[Start of PAGE]

Divorce judgments should be interpreted or construed like any other written instrument. See Vest v. Vest, 215 So. 3d 552 (Ala. Civ. App. 2016). The meaning of a written instrument is a question of law ordinarily to be determined from the language within the four corners of the instrument. Holston v. Holston, 128 So. 3d 736, 743 (Ala. Civ. App. 2013). "Alabama appellate courts have stated that a court will not look beyond the four corners of a written instrument unless the instrument contains latent ambiguities." Judge v. Judge, 14 So. 3d 162, 165 (Ala. Civ. App. 2009). "A latent ambiguity arises when the writing on its face appears clear and unambiguous, but there is some collateral matter which makes the meaning uncertain." Ford v. Ward, 272 Ala. 235, 240, 130 So. 2d 380, 384 (1961) ; see also Meyer v. Meyer, 952 So. 2d 384, 392 (Ala. Civ. App. 2006). If a written instrument contains a latent ambiguity, parol or other extrinsic evidence is admissible to explain or clarify the meaning of the instrument. Ford, 272 Ala. at 240, 130 So. 2d at 384 ; Meyer, 952 So. 2d at 391. If a trial court receives oral testimony or other extrinsic evidence to resolve a latent ambiguity in a divorce judgment, its resulting interpretation of that judgment is entitled to a presumption of correctness on appeal. See Jardine v. Jardine, 918 So. 2d 127 (Ala. Civ. App. 2005).

Discussion

The divorce judgment awards the former wife two life-insurance policies, her various individual retirement accounts, and $59,750 from "the parties['] American Express [i]nvestment account." Paragraph 33 does not use the term "additional" to describe the $59,750 monetary award, but it also does not refer back to paragraphs 18 and 30 or indicate in any other manner that the $59,750 is to be considered a cumulative award or an expression of the value of the assets previously awarded to the former wife in paragraphs 18 and 30. The use of sequential numbered paragraphs identifying and awarding different properties to the former wife conveys an unmistakable intention that each paragraph deals with a separate subject matter. See generally Tilley v. Jessee, 789 F.2d 1074, 1078 (4th Cir. 1986) (holding that judgment that "exhibited a structured drafting that purported to deal with [the] separate issues [of property division and alimony] in totally distinct segments of the document" should be interpreted as separating those issues).

[End of PAGE]
[Start of STORED RECORDS]

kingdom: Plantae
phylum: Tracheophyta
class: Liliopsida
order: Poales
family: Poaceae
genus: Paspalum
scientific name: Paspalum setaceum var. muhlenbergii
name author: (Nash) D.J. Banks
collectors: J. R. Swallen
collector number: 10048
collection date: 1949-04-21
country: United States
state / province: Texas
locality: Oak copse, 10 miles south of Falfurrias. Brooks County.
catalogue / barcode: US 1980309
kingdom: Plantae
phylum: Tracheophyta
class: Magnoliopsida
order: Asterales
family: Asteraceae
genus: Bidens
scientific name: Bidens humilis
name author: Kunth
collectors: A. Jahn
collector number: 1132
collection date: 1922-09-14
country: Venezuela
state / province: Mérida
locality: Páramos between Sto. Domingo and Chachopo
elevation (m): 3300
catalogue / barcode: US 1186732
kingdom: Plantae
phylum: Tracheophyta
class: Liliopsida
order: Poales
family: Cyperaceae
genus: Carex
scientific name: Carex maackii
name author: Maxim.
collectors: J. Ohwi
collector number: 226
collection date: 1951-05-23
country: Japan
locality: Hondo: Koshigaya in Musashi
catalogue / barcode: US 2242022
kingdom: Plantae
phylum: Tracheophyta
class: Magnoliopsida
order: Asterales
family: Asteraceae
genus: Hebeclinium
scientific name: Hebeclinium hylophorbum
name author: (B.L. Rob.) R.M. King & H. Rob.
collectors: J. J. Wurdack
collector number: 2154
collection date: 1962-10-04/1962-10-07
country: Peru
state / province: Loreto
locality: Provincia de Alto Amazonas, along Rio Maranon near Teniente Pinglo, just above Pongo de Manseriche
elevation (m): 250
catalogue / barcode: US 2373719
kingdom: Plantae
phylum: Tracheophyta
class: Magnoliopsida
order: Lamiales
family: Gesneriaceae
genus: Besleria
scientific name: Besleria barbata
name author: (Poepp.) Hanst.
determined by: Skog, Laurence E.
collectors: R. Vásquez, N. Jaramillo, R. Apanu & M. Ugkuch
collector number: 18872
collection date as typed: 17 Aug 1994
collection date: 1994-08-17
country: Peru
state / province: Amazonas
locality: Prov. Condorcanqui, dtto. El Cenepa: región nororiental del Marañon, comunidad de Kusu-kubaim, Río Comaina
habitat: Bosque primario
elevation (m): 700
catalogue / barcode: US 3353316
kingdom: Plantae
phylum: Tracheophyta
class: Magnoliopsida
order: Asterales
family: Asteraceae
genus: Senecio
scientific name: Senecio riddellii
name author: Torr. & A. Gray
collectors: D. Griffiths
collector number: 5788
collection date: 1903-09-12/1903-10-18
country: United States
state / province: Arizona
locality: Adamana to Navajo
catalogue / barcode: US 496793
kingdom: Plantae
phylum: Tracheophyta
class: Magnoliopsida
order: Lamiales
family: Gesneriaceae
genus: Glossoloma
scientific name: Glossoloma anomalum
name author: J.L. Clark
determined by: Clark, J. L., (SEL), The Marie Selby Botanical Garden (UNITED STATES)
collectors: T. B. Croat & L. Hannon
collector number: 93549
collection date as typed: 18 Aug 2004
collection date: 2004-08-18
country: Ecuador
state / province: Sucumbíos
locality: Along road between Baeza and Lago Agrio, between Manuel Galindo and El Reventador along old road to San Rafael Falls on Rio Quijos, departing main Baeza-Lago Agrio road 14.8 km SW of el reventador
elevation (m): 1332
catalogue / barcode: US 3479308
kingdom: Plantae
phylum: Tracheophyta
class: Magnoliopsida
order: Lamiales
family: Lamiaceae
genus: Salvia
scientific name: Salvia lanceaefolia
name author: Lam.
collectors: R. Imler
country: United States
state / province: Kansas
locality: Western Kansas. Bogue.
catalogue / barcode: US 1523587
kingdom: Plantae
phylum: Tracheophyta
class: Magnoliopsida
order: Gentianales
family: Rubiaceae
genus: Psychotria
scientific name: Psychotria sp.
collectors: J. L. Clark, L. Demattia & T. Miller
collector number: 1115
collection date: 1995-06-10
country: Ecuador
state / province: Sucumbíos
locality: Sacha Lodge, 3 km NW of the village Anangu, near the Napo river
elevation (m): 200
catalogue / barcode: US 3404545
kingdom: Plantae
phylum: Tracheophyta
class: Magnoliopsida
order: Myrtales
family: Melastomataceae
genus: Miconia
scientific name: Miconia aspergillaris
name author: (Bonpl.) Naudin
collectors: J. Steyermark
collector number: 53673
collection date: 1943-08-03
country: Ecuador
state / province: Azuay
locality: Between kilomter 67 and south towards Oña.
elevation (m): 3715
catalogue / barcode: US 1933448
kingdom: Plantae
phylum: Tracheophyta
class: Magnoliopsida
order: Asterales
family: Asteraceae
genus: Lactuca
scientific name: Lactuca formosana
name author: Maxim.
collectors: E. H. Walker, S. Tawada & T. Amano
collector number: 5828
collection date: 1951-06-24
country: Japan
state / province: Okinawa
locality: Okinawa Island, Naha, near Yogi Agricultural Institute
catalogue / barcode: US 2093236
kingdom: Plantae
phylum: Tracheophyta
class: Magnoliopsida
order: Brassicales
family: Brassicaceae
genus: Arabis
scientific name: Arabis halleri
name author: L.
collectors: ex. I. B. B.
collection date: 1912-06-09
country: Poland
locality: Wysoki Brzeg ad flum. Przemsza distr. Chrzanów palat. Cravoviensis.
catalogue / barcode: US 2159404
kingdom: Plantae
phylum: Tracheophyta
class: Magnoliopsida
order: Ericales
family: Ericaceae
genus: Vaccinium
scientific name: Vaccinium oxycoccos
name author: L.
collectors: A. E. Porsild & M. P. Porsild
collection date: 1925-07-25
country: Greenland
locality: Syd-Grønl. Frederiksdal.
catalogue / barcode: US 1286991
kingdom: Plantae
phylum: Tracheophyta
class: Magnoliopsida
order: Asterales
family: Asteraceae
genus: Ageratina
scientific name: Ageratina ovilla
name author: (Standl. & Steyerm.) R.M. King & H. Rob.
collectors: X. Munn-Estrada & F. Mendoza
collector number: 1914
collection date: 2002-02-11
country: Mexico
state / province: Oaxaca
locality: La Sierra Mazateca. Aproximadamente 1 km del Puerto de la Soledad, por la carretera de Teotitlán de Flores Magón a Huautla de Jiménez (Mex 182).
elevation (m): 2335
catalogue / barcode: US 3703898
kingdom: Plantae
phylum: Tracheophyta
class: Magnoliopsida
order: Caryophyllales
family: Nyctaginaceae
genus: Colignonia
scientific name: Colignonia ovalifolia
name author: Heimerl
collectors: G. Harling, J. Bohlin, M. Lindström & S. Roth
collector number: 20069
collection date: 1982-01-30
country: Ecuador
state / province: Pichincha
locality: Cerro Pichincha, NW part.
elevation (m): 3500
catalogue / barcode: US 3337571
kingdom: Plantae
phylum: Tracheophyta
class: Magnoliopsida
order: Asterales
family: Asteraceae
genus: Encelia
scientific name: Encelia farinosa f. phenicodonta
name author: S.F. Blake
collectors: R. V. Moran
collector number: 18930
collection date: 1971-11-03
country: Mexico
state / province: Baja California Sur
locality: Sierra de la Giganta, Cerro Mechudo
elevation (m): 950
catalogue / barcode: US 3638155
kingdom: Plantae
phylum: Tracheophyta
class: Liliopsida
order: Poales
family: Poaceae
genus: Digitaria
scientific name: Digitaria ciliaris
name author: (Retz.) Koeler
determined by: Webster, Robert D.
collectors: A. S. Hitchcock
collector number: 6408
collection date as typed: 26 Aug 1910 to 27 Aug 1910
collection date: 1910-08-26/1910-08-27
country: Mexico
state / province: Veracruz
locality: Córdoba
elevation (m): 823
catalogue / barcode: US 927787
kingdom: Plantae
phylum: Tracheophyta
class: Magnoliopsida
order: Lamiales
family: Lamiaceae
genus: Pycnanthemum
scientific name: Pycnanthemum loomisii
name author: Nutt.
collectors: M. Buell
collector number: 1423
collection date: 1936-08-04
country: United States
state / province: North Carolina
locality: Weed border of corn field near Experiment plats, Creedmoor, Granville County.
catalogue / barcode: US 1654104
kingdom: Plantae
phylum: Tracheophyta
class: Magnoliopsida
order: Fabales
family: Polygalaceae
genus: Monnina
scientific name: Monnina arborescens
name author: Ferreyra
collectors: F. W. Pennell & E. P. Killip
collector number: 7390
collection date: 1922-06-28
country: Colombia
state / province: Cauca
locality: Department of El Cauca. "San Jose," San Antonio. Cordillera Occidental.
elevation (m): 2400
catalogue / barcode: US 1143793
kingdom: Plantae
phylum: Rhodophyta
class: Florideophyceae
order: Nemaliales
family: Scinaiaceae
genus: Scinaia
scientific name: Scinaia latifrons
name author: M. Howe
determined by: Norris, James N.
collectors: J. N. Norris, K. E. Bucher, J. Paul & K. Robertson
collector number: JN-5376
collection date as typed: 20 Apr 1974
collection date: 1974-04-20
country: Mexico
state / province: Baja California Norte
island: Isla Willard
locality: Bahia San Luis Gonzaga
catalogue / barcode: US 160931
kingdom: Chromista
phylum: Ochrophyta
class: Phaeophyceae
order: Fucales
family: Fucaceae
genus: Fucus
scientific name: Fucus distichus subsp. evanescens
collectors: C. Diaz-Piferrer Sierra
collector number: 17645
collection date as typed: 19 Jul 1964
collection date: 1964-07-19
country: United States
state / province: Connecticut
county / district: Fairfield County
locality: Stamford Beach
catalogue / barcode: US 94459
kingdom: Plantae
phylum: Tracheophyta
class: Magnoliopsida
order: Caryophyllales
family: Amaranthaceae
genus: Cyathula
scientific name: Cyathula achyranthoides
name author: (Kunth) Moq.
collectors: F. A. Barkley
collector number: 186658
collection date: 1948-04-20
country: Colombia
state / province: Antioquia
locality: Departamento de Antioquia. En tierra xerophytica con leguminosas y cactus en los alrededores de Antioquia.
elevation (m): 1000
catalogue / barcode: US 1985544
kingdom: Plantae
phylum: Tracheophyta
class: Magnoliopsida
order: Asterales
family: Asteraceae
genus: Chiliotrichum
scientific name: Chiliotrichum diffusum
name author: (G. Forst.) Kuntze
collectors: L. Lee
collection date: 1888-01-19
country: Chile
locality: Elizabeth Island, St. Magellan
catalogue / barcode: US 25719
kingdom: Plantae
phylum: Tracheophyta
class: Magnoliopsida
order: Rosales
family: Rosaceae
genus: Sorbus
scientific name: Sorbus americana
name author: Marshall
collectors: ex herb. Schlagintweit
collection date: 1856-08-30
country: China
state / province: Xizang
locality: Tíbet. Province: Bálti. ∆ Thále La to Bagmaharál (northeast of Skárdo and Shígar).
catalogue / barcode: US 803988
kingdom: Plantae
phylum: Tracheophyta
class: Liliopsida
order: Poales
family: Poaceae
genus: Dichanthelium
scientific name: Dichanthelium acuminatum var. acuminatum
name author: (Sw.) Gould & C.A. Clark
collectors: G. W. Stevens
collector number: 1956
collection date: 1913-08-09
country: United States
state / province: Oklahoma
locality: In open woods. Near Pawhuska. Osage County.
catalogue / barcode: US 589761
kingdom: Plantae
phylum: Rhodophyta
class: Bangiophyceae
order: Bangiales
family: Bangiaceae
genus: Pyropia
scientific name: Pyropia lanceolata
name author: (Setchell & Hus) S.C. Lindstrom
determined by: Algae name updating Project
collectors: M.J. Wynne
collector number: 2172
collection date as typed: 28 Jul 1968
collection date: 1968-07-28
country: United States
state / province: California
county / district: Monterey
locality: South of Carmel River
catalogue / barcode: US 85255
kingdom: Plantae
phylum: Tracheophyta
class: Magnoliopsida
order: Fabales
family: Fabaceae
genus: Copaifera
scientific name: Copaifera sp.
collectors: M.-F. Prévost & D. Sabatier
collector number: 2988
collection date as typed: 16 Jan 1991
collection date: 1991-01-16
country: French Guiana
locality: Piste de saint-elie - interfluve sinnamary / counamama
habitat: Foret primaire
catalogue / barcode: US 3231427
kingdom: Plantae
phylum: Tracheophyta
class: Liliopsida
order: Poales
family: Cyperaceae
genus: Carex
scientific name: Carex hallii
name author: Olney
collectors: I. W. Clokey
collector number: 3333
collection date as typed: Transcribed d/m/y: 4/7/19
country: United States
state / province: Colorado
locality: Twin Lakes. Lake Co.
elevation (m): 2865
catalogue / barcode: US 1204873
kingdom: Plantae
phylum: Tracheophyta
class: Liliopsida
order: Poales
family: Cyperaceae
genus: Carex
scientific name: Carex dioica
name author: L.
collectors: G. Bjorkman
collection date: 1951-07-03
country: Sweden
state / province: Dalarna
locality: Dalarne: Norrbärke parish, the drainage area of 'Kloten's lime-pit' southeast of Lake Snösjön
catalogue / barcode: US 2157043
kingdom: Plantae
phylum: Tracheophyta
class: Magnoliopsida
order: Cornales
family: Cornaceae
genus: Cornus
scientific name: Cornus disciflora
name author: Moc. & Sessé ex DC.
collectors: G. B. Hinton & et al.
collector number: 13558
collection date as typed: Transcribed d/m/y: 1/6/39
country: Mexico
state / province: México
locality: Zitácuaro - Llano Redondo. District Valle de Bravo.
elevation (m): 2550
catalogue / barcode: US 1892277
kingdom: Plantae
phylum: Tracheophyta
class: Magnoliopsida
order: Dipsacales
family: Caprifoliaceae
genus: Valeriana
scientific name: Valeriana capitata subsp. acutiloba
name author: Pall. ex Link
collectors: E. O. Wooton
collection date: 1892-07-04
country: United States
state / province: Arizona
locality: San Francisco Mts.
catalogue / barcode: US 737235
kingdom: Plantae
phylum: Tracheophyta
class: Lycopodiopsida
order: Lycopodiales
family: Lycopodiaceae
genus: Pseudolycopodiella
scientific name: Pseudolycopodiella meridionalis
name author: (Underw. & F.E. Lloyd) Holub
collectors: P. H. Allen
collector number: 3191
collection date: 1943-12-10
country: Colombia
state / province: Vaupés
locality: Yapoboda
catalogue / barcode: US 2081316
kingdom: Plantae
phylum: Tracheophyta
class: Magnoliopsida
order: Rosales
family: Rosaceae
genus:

[End of STORED RECORDS]

### TASK INSTRUCTIONS
• a. Name every case that the passage on interpreting divorce judgments cites.
• b. In the passage on interpreting divorce judgments, what sum from the parties' American Express investment account does the judgment award the former wife?
• c. Pick up the passage on interpreting divorce judgments after its last sentence and carry it forward.
These entries stand apart from the passage on interpreting divorce judgments.

### ANSWERS FOR THE EXERCISE
• a.
Vest v. Vest
Holston v. Holston
Judge v. Judge
Ford v. Ward
Meyer v. Meyer
Jardine v. Jardine
Tilley v. Jessee

• b. $59,750

• c.
Paragraph 33 requires the $59,750 to be transferred from "the parties['] American Express [i]nvestment account," indicating, according to the former husband, that Judge Ferguson intended for each party to contribute to the total sum by transferring assets from their individual subaccounts. The term "parties’ " is a plural possessive term indicating joint possession of ownership of the immediately following item identified in the noun phrase "American Express [i]nvestment account." The phrase "the parties['] American Express [i]nvestment account" describes the investment account, which, as the 2005 statement shows, was a "group" account including two "clients," the former husband and the former wife. By requiring that the $59,750 be transferred from "the parties['] American Express [i]nvestment account," paragraph 33 mandates only that the funds shall be transferred from the investment account held in both parties' names. As the parties agreed, and as the 2005 statement evinces, none of the subaccounts were jointly owned, so Judge Ferguson could not have intended the phrase "the parties['] American Express [i]nvestment account" to mean the subaccounts jointly owned by both parties. Paragraph 33 says nothing further about from which subaccounts the $59,750 shall be transferred, although, according to both parties, those subaccounts were extensively discussed during the divorce trial.

At best, the omission of any further directive from Judge Ferguson as to the source of the $59,750 monetary award raises a latent ambiguity. See Jardine v. Jardine, supra. In the trial of the enforcement action, Judge Blocton received parol and extrinsic evidence and determined from that evidence that paragraph 33 awarded the former wife an additional monetary award of $59,750 to be transferred from the former husband's subaccounts. The resolution of that latent ambiguity is presumed correct on appeal. See Jardine, supra.

The former husband argues that Judge Blocton's interpretation of paragraph 33 of the divorce judgment violates former § 30-2-51(b), Ala. Code 1975. Former § 30-2-51(b) provided that no part of a spouse's retirement benefits could be divided and awarded to the other spouse if the parties had not been married for at least 10 years on the date of the filing of the complaint for a divorce. See Smith v. Smith, 836 So. 2d 893 (Ala. Civ. App. 2002). In Thompson v. Thompson, 532 So. 2d 1027 (Ala. Civ. App. 1988), this court held that a monetary award of alimony in gross could not be made payable from nondivisible retirement benefits. In the present case, because the parties had not been married 10 years at the time the former wife filed her complaint for a divorce, Judge Ferguson generally was prohibited from ordering the former husband to transfer any part of his retirement benefits to the former wife when he entered the divorce judgment in 2006.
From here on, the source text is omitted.